**Work request:** Return all the lines below in which the string "processPayment" appears.

(Document images with source code)

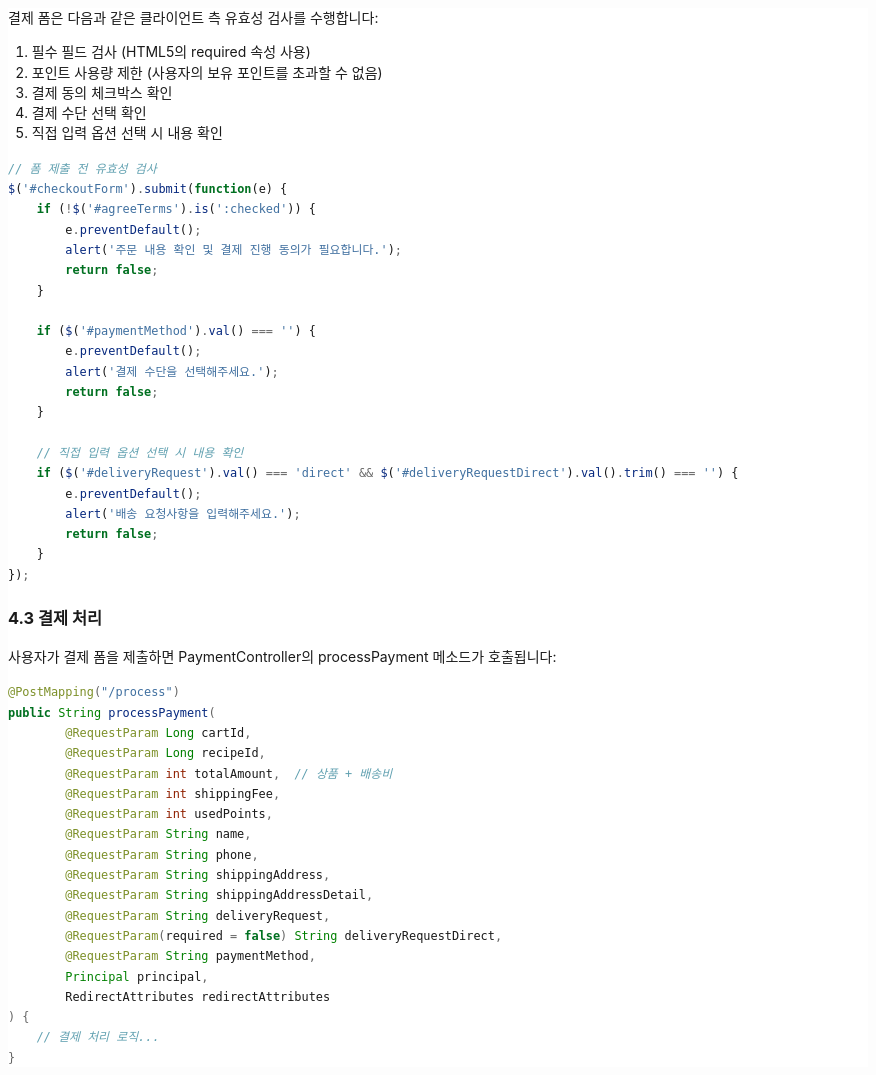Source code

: 결제 폼은 다음과 같은 클라이언트 측 유효성 검사를 수행합니다:

1. 필수 필드 검사 (HTML5의 required 속성 사용)
2. 포인트 사용량 제한 (사용자의 보유 포인트를 초과할 수 없음)
3. 결제 동의 체크박스 확인
4. 결제 수단 선택 확인
5. 직접 입력 옵션 선택 시 내용 확인

```javascript
// 폼 제출 전 유효성 검사
$('#checkoutForm').submit(function(e) {
    if (!$('#agreeTerms').is(':checked')) {
        e.preventDefault();
        alert('주문 내용 확인 및 결제 진행 동의가 필요합니다.');
        return false;
    }

    if ($('#paymentMethod').val() === '') {
        e.preventDefault();
        alert('결제 수단을 선택해주세요.');
        return false;
    }

    // 직접 입력 옵션 선택 시 내용 확인
    if ($('#deliveryRequest').val() === 'direct' && $('#deliveryRequestDirect').val().trim() === '') {
        e.preventDefault();
        alert('배송 요청사항을 입력해주세요.');
        return false;
    }
});
```

### 4.3 결제 처리

사용자가 결제 폼을 제출하면 PaymentController의 processPayment 메소드가 호출됩니다:

```java
@PostMapping("/process")
public String processPayment(
        @RequestParam Long cartId,
        @RequestParam Long recipeId,
        @RequestParam int totalAmount,  // 상품 + 배송비
        @RequestParam int shippingFee,
        @RequestParam int usedPoints,
        @RequestParam String name,
        @RequestParam String phone,
        @RequestParam String shippingAddress,
        @RequestParam String shippingAddressDetail,
        @RequestParam String deliveryRequest,
        @RequestParam(required = false) String deliveryRequestDirect,
        @RequestParam String paymentMethod,
        Principal principal,
        RedirectAttributes redirectAttributes
) {
    // 결제 처리 로직...
}
```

**Exercise output:**
사용자가 결제 폼을 제출하면 PaymentController의 processPayment 메소드가 호출됩니다:
public String processPayment(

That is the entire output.